Exercise aim: Give back all of the data exactly as written.

### Dataset records

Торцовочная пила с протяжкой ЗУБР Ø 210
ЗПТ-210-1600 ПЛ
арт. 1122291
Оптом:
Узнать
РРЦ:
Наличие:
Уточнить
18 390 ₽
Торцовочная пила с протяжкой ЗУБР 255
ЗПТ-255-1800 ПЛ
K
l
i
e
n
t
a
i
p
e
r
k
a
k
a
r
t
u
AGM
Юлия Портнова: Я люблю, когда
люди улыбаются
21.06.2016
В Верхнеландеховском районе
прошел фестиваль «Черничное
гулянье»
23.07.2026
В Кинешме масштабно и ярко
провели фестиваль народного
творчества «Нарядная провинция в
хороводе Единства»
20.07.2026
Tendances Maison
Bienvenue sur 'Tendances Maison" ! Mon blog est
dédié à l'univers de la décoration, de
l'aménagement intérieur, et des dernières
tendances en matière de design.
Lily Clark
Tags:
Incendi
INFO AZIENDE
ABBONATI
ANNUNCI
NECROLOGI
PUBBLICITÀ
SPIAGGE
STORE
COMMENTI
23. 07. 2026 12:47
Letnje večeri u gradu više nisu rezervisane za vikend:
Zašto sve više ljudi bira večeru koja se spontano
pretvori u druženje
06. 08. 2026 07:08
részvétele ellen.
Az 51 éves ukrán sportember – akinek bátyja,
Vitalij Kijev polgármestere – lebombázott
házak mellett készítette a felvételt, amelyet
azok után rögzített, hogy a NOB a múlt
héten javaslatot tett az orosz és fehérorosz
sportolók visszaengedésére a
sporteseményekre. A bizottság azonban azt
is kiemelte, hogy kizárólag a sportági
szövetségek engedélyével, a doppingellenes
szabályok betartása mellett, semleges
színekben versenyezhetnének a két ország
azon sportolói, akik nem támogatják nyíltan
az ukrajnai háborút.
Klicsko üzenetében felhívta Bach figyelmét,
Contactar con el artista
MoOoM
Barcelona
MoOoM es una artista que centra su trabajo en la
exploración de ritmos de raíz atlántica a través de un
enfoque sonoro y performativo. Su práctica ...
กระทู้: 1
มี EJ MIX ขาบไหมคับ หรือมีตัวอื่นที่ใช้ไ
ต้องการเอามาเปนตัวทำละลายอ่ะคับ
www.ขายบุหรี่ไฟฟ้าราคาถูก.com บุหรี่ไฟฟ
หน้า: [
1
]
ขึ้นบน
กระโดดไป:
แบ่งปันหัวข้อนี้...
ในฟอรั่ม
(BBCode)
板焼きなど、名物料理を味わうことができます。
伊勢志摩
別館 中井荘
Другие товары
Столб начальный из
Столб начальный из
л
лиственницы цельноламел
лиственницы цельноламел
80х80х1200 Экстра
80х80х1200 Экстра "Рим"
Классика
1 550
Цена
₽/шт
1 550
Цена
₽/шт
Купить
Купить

######

Worked solution:
Торцовочная пила с протяжкой ЗУБР Ø 210
ЗПТ-210-1600 ПЛ
арт. 1122291
Оптом:
Узнать
РРЦ:
Наличие:
Уточнить
18 390 ₽
Торцовочная пила с протяжкой ЗУБР 255
ЗПТ-255-1800 ПЛ
K
l
i
e
n
t
a
i
p
e
r
k
a
k
a
r
t
u
AGM
Юлия Портнова: Я люблю, когда
люди улыбаются
21.06.2016
В Верхнеландеховском районе
прошел фестиваль «Черничное
гулянье»
23.07.2026
В Кинешме масштабно и ярко
провели фестиваль народного
творчества «Нарядная провинция в
хороводе Единства»
20.07.2026
Tendances Maison
Bienvenue sur 'Tendances Maison" ! Mon blog est
dédié à l'univers de la décoration, de
l'aménagement intérieur, et des dernières
tendances en matière de design.
Lily Clark
Tags:
Incendi
INFO AZIENDE
ABBONATI
ANNUNCI
NECROLOGI
PUBBLICITÀ
SPIAGGE
STORE
COMMENTI
23. 07. 2026 12:47
Letnje večeri u gradu više nisu rezervisane za vikend:
Zašto sve više ljudi bira večeru koja se spontano
pretvori u druženje
06. 08. 2026 07:08
részvétele ellen.
Az 51 éves ukrán sportember – akinek bátyja,
Vitalij Kijev polgármestere – lebombázott
házak mellett készítette a felvételt, amelyet
azok után rögzített, hogy a NOB a múlt
héten javaslatot tett az orosz és fehérorosz
sportolók visszaengedésére a
sporteseményekre. A bizottság azonban azt
is kiemelte, hogy kizárólag a sportági
szövetségek engedélyével, a doppingellenes
szabályok betartása mellett, semleges
színekben versenyezhetnének a két ország
azon sportolói, akik nem támogatják nyíltan
az ukrajnai háborút.
Klicsko üzenetében felhívta Bach figyelmét,
Contactar con el artista
MoOoM
Barcelona
MoOoM es una artista que centra su trabajo en la
exploración de ritmos de raíz atlántica a través de un
enfoque sonoro y performativo. Su práctica ...
กระทู้: 1
มี EJ MIX ขาบไหมคับ หรือมีตัวอื่นที่ใช้ไ
ต้องการเอามาเปนตัวทำละลายอ่ะคับ
www.ขายบุหรี่ไฟฟ้าราคาถูก.com บุหรี่ไฟฟ
หน้า: [
1
]
ขึ้นบน
กระโดดไป:
แบ่งปันหัวข้อนี้...
ในฟอรั่ม
(BBCode)
板焼きなど、名物料理を味わうことができます。
伊勢志摩
別館 中井荘
Другие товары
Столб начальный из
Столб начальный из
л
лиственницы цельноламел
лиственницы цельноламел
80х80х1200 Экстра
80х80х1200 Экстра "Рим"
Классика
1 550
Цена
₽/шт
1 550
Цена
₽/шт
Купить
Купить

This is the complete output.